Well, Hardin has two documented ones and that’s all you should really need for the College Football Hall of Fame.

Waiting for Addazio

Wayne Hardin was 32 when he took the Navy head coaching gig and appeared on What’s My Line here.

Steve Addazio’s head coaching record:
1988 6-4
1989 10-1, State Runner up
1990 5-4-1
1991 7-3-1
1992 11-0, State Champions
1993 11-0, State Champions
1994 11-0, State Champions

The two best head coaches I’ve ever known are Wayne Hardin and Mike Pettine, in that order.
There is no close second group, although I’ve known Bruce Arians, Dick Vermeil and Al Golden as well on varying levels.
I won’t call him Mike Pettine Sr. and I won’t call the current New York Jets’ defensive coordinator Mike Pettine Jr. because there was a Mike Pettine who wasn’t as famous in football before those two, a father and a grandfather of the football ones.
Pettine was the head coach at Central Bucks West who went 326 wins, 42 defeats and four ties. Yes, that’s 326-42-4 with three state titles, all in a row, and two more mythical state titles before that. Oh yeah. In that total, were 13 unbeaten seasons.
Pettine could do more with (largely) 5-foot-10, 150-pound white kids than should be humanly possible.
I was excited when Wayne Hardin got the Temple job many, many years ago because I knew he came with a head coaching pedigree. Hardin, before coming to Temple, had Navy ranked No. 2 in the country and playing Texas in the Cotton Bowl.
Hardin, before coming to Temple, coached two Heisman Trophy winners: Roger Staubach and Joe Bellino.
Hardin, before coming to Temple, won a professional football league championship as a head coach.
Imagine Urban Meyer or Nick Saban leaving Florida or Alabama and taking the Temple job now?
That’s what it was like to Temple fans back in the day when Hardin took the Temple job.
If you say that can’t happen today, I agree. But it was just as remarkable back then to us, believe me.
In the middle of Pettine’s great run, many of his wins I covered, I mentioned to Mike that I always thought he would have been the perfect guy to succeed Bruce Arians at Temple.
He laughed.

“I had a chance to meet some of coach Hardin’s guys today,” Addazio said. “I know you are proud of your coach. I can see it in your faces. I appreciate some of you guys.”
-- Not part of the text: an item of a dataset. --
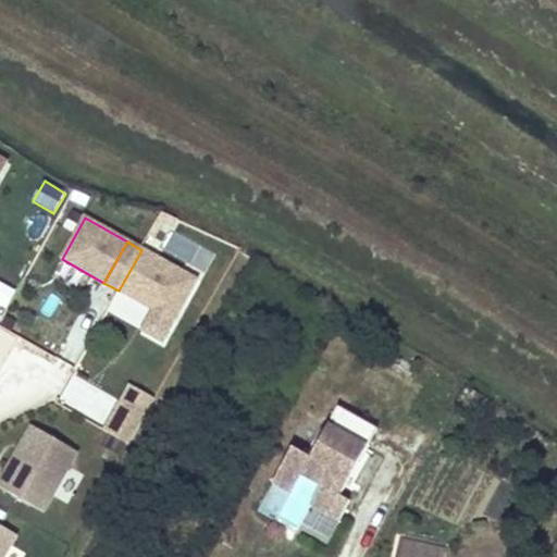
[(197,281),(141,250),(119,291),(155,311),(174,322),(197,281)]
“Mike, I think Gerry Faust ruined it for all of us high school coaches.”
Pettine had a point.
Faust went from a legend at Cincinnati Moeller to head coach at Notre Dame and he never panned out.
No high school coach, no matter how great, ever made the same jump again.
Yet I always believed that if you can HEAD coach, you can HEAD coach … if …IF you are the right person.
Bobby Wallace, who proved he could head coach elsewhere, was never that right person for here.
I always thought Temple should hire a guy who was a proven HEAD coach somewhere else, especially if the talent was already in place.
The talent is in place.
Steve Addazio is in another place, Florida, coaching the Gators in the Outback Bowl this Saturday, yet a week ago Addazio mentioned the Hardin connection.
“I had a chance to meet some of coach Hardin’s guys today,” Addazio said. “I know you are proud of your coach. I can see it in your faces. I appreciate some of you guys.”
(It was funny the way he said that, though I don’t think he meant anything negative by it. Some of you guys. I wonder who he didn’t appreciate?)
I’m warming to Steve Addazio being cut out of the same mold as Pettine and Hardin because of an email I got this week from Cheshire, Conn.
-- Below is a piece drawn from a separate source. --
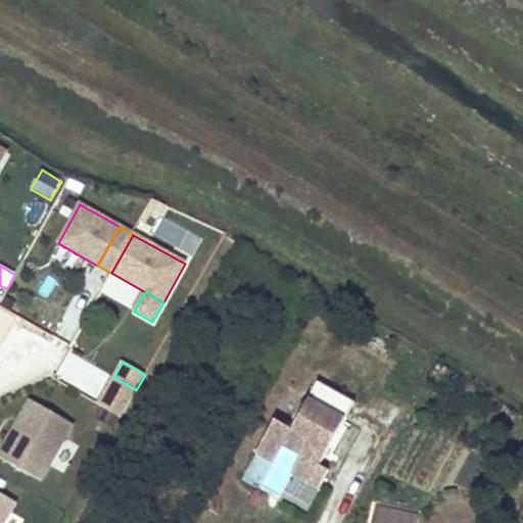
[(111,392),(119,380),(113,378),(106,390),(111,392)]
Mark Ecke, who runs the site Cheshirefootball.com, which covers the Cheshire football team sent me Addazio’s year-by-year breakdown at the only job where he ever was a HEAD coach.
“He’s the best, you’re going to love him,” Ecke concluded.
Ecke was as close to Addazio as I was to Hardin and Pettine.
For my money, Steve could not get any better endorsement.
If Addazio is half as good as Hardin and Pettine, he will do a great job at Temple.
The Outback Bowl can’t be over soon enough.